Roma - Franco Marini? Una scelta «obbligata», «rigorosa», «saggia» e anche «equilibrata», visti i mugugni in arrivo dal Pd per la mancanza di un mandato pieno. Una scelta irrituale? Forse. Ma del resto, spiegano dal Colle, non c’è un rito da seguire, non c’è una strada prefissata, non c’è una norma che stabilisca quali incarichi di governo possa dare il presidente e quali no. Non esiste insomma, come certifica l’ufficio giuridico del Quirinale, «nessuna griglia di regole per risolvere le crisi». In questi casi il capo dello Stato può e deve trovare la soluzione che considera più adatta.
Il giorno dopo, un filo di pessimismo aleggia nel palazzo dei Papi. La parola d’ordine è «attesa e rispetto» nei confronti del lavoro del presidente del Senato, che deve verificare la possibilità di formare una maggioranza per una riforma elettorale. La risposta di Marini è prevista per martedì o mercoledì. Se sarà negativa, probabile lo scioglimento o tutt’al più un governo elettorale. Ufficialmente nessuna opzione è esclusa perché «la politica è l’arte del possibile». Nel frattempo Giorgio Napolitano ha deciso di tenere un profilo bassissimo. Addirittura, per non dover parlare ancora con il gruppo dell’Udeur, ha fatto slittare di una settimana la riunione del Csm sul caso-Mastella.
Quanto alle critiche sulla scelta di Marini, il capo dello Stato si sente con la coscienza a posto e con la Costituzione dalla sua parte. Nessun tentativo di dilazione, nessuna alchimia di palazzo, si ripete, ma soltanto la presa d’atto di una situazione. Già dopo la crisi del primo governo Prodi, esattamente un anno fa, tutti i partiti consultati, compresi quelli di centrodestra, avevano convenuto sulla necessità di rivedere la legge elettorale. E prima della crisi del Prodi bis, ricordano sul Colle, in Parlamento si erano «aperti spiragli» di dialogo per cambiare l’attuale sistema di voto con uno capace di garantire una maggiore stabilità e governabilità. Con il disgelo Berlusconi-Veltroni si era arrivati abbastanza vicini a un accordo: agli atti c’è la bozza Bianco, sia pure in diverse versioni. A tutto ciò bisogna aggiungere il referendum, approvato definitivamente dalla Corte Costituzionale, cioè un altro forte input a cambiare le cose.

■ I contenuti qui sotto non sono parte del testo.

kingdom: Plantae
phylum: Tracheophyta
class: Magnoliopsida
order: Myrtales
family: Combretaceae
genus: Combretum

A queste premesse si sono sommati cinque giorni di consultazioni che, agli occhi del presidente, non sono bastati per stabilire se la maggioranza delle forze politiche volesse tentare ancora di raggiungere un’intesa o se preferisse tornare velocemente alle urne. A rafforzare il fronte del non-voto subito, le prese di posizione di Confindustria, Conferenza episcopale, sindacati e Confcommercio. Di fronte a questo quadro Napolitano ha ritenuto «un dovere» convocare il presidente del Senato, seconda carica istituzionale della Repubblica, e affidargli il compito si verificare se lo stretto margine che si era intravisto fosse concreto o no. D’altro canto, come ha detto lo stesso Napolitano, lo scioglimento anticipato è «la decisione più impegnativa e grave che la Carta affida al capo dello Stato».
Da qui il mandato finalizzato. Una scelta che viene definita «rigorosa» e a prova di bomba. Già delimitare un perimetro e indicare dei punti di programma significa ridurre il campo d’azione dell’incaricato. Le maggiori riserve, si nota, sono di tipo giornalistico e politico e giungono da entrambe le parti.